Which Maxwell equation in differential form relates the curl of B to current density and the time rate of change of E (the Ampere-Maxwell law)?

• A. ∇×B = μ0 J + μ0 ε0 ∂E/∂t
• B. ∇×E = −∂B/∂t
• C. ∇·E = ρ/ε0
• D. ∇·B = 0

Answer: (A)

The curl of the magnetic field is driven by circulating electric effects, so the differential form that ties ∇×B to currents and changing electric fields is Ampere-Maxwell law. It states that ∇×B equals μ0 times the current density J plus μ0 ε0 times the time rate of change of the electric field ∂E/∂t. The first term captures the magnetic field produced by moving charges, while the second term—the displacement current—accounts for changing electric fields even when no physical current flows (such as during capacitor charging). This combination explains how magnetic fields can form loops around both actual currents and changing electric fields.
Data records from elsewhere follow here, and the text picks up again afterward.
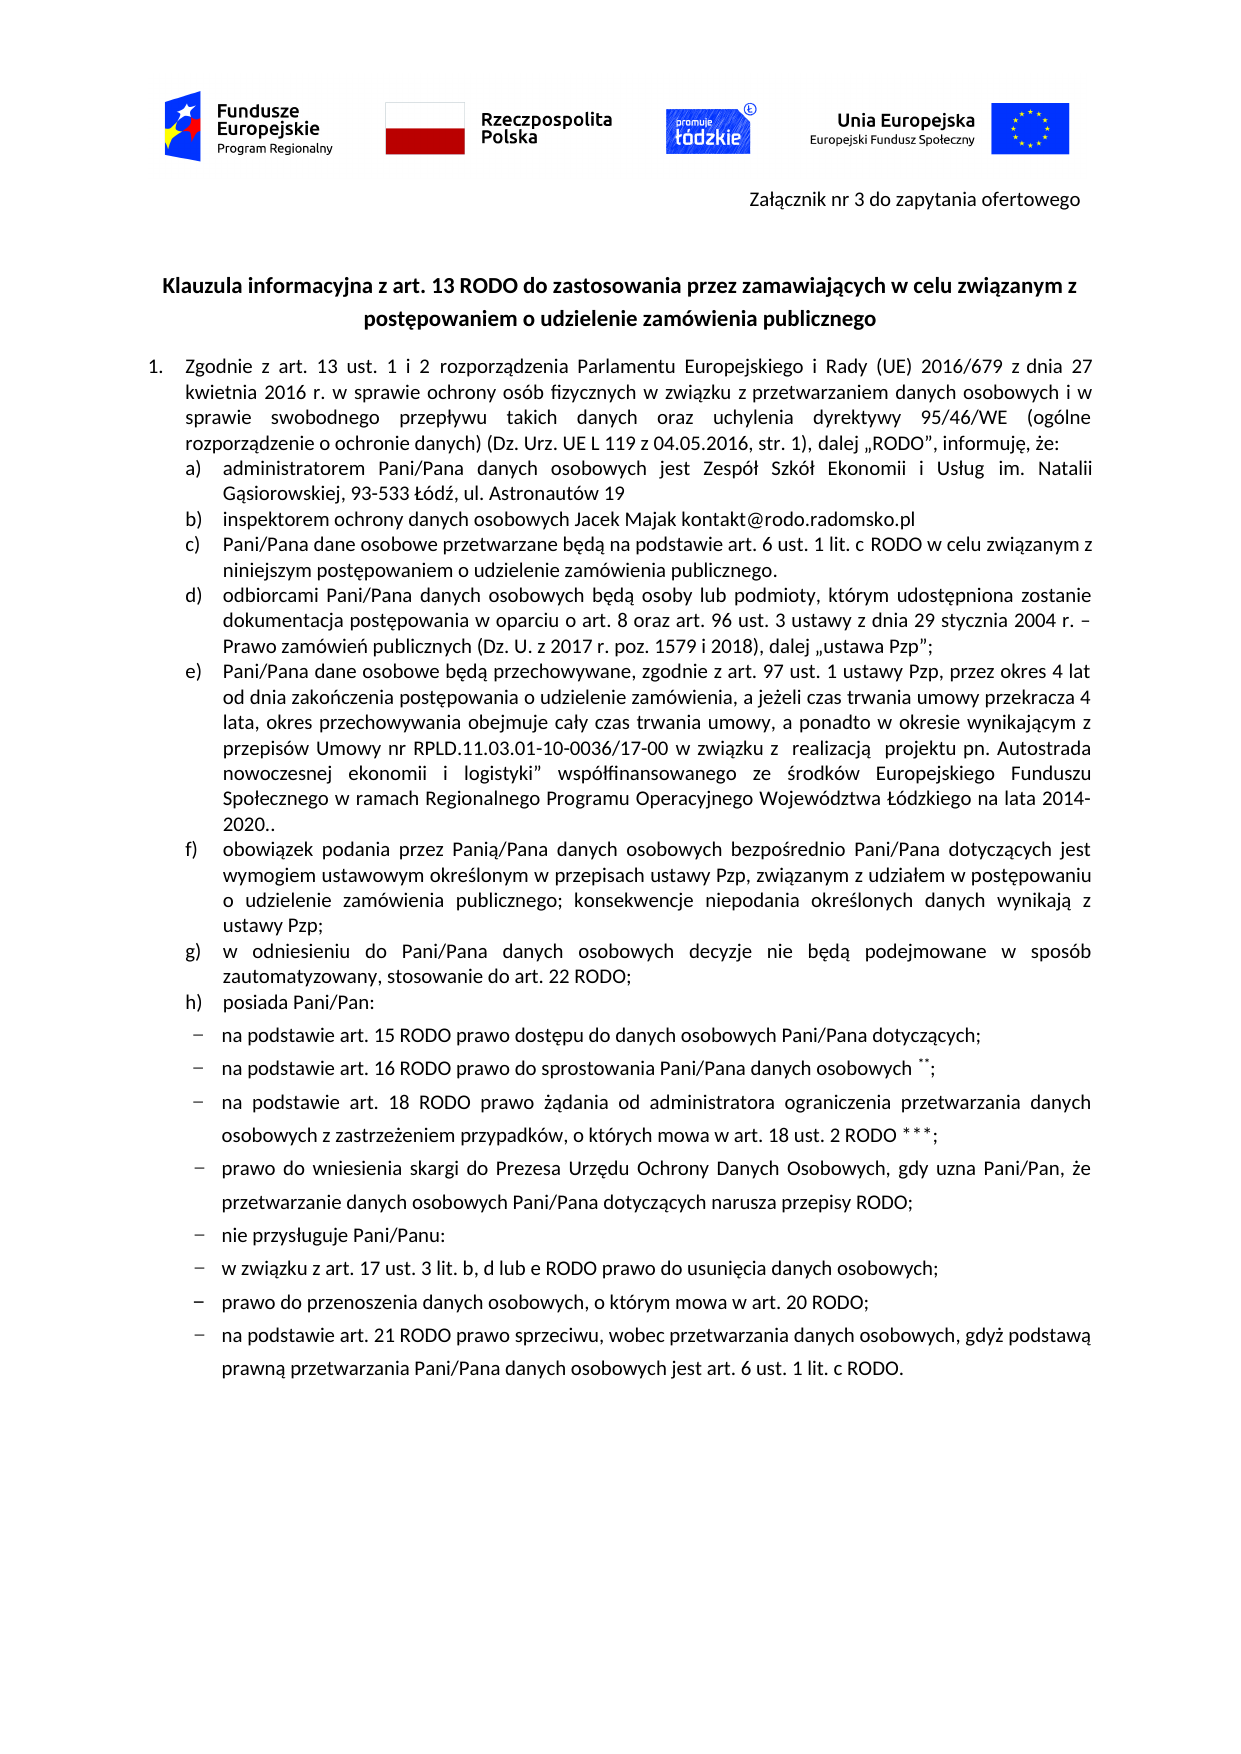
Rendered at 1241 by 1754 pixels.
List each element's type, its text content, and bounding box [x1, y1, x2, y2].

list Pani/Pana dane osobowe przetwarzane będą na podstawie art. 6 ust. 1 lit. c RODO w celu związanym z niniejszym postępowaniem o udzielenie zamówienia publicznego. [185, 531, 1093, 582]
list posiada Pani/Pan: [185, 989, 1093, 1014]
list prawo do wniesienia skargi do Prezesa Urzędu Ochrony Danych Osobowych, gdy uzna Pani/Pan, że przetwarzanie danych osobowych Pani/Pana dotyczących narusza przepisy RODO; [192, 1148, 1093, 1214]
list nie przysługuje Pani/Panu: [192, 1214, 1093, 1248]
text Załącznik nr 3 do zapytania ofertowego [664, 178, 1093, 245]
list administratorem Pani/Pana danych osobowych jest Zespół Szkół Ekonomii i Usług im. Natalii Gąsiorowskiej, 93-533 Łódź, ul. Astronautów 19 [185, 455, 1093, 506]
list inspektorem ochrony danych osobowych Jacek Majak kontakt@rodo.radomsko.pl [185, 506, 1093, 531]
list na podstawie art. 15 RODO prawo dostępu do danych osobowych Pani/Pana dotyczących; [192, 1014, 1093, 1048]
picture [147, 73, 1087, 179]
list prawo do przenoszenia danych osobowych, o którym mowa w art. 20 RODO; [192, 1281, 1093, 1314]
list obowiązek podania przez Panią/Pana danych osobowych bezpośrednio Pani/Pana dotyczących jest wymogiem ustawowym określonym w przepisach ustawy Pzp, związanym z udziałem w postępowaniu o udzielenie zamówienia publicznego; konsekwencje niepodania określonych danych wynikają z ustawy Pzp; [185, 836, 1093, 938]
list odbiorcami Pani/Pana danych osobowych będą osoby lub podmioty, którym udostępniona zostanie dokumentacja postępowania w oparciu o art. 8 oraz art. 96 ust. 3 ustawy z dnia 29 stycznia 2004 r. – Prawo zamówień publicznych (Dz. U. z 2017 r. poz. 1579 i 2018), dalej „ustawa Pzp”; [185, 582, 1093, 658]
list na podstawie art. 18 RODO prawo żądania od administratora ograniczenia przetwarzania danych osobowych z zastrzeżeniem przypadków, o których mowa w art. 18 ust. 2 RODO ***; [192, 1081, 1093, 1148]
list na podstawie art. 21 RODO prawo sprzeciwu, wobec przetwarzania danych osobowych, gdyż podstawą prawną przetwarzania Pani/Pana danych osobowych jest art. 6 ust. 1 lit. c RODO. [192, 1314, 1093, 1381]
text Klauzula informacyjna z art. 13 RODO do zastosowania przez zamawiających w celu związanym z postępowaniem o udzielenie zamówienia publicznego [148, 266, 1093, 333]
list w odniesieniu do Pani/Pana danych osobowych decyzje nie będą podejmowane w sposób zautomatyzowany, stosowanie do art. 22 RODO; [185, 938, 1093, 989]
list Pani/Pana dane osobowe będą przechowywane, zgodnie z art. 97 ust. 1 ustawy Pzp, przez okres 4 lat od dnia zakończenia postępowania o udzielenie zamówienia, a jeżeli czas trwania umowy przekracza 4 lata, okres przechowywania obejmuje cały czas trwania umowy, a ponadto w okresie wynikającym z przepisów Umowy nr RPLD.11.03.01-10-0036/17-00 w związku z realizacją projektu pn. Autostrada nowoczesnej ekonomii i logistyki” współfinansowanego ze środków Europejskiego Funduszu Społecznego w ramach Regionalnego Programu Operacyjnego Województwa Łódzkiego na lata 2014-2020.. [185, 658, 1093, 836]
list Zgodnie z art. 13 ust. 1 i 2 rozporządzenia Parlamentu Europejskiego i Rady (UE) 2016/679 z dnia 27 kwietnia 2016 r. w sprawie ochrony osób fizycznych w związku z przetwarzaniem danych osobowych i w sprawie swobodnego przepływu takich danych oraz uchylenia dyrektywy 95/46/WE (ogólne rozporządzenie o ochronie danych) (Dz. Urz. UE L 119 z 04.05.2016, str. 1), dalej „RODO”, informuję, że: [148, 353, 1093, 455]
list w związku z art. 17 ust. 3 lit. b, d lub e RODO prawo do usunięcia danych osobowych; [192, 1248, 1093, 1281]
list na podstawie art. 16 RODO prawo do sprostowania Pani/Pana danych osobowych **; [192, 1048, 1093, 1081]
The other equations describe different phenomena: curl E equals −∂B/∂t is Faraday’s law of induction, linking changing magnetic fields to induced electric fields; divergence E equals ρ/ε0 is Gauss’s law for electricity, relating the electric field to charge density; and divergence B equals zero is Gauss’s law for magnetism, reflecting that there are no magnetic monopoles.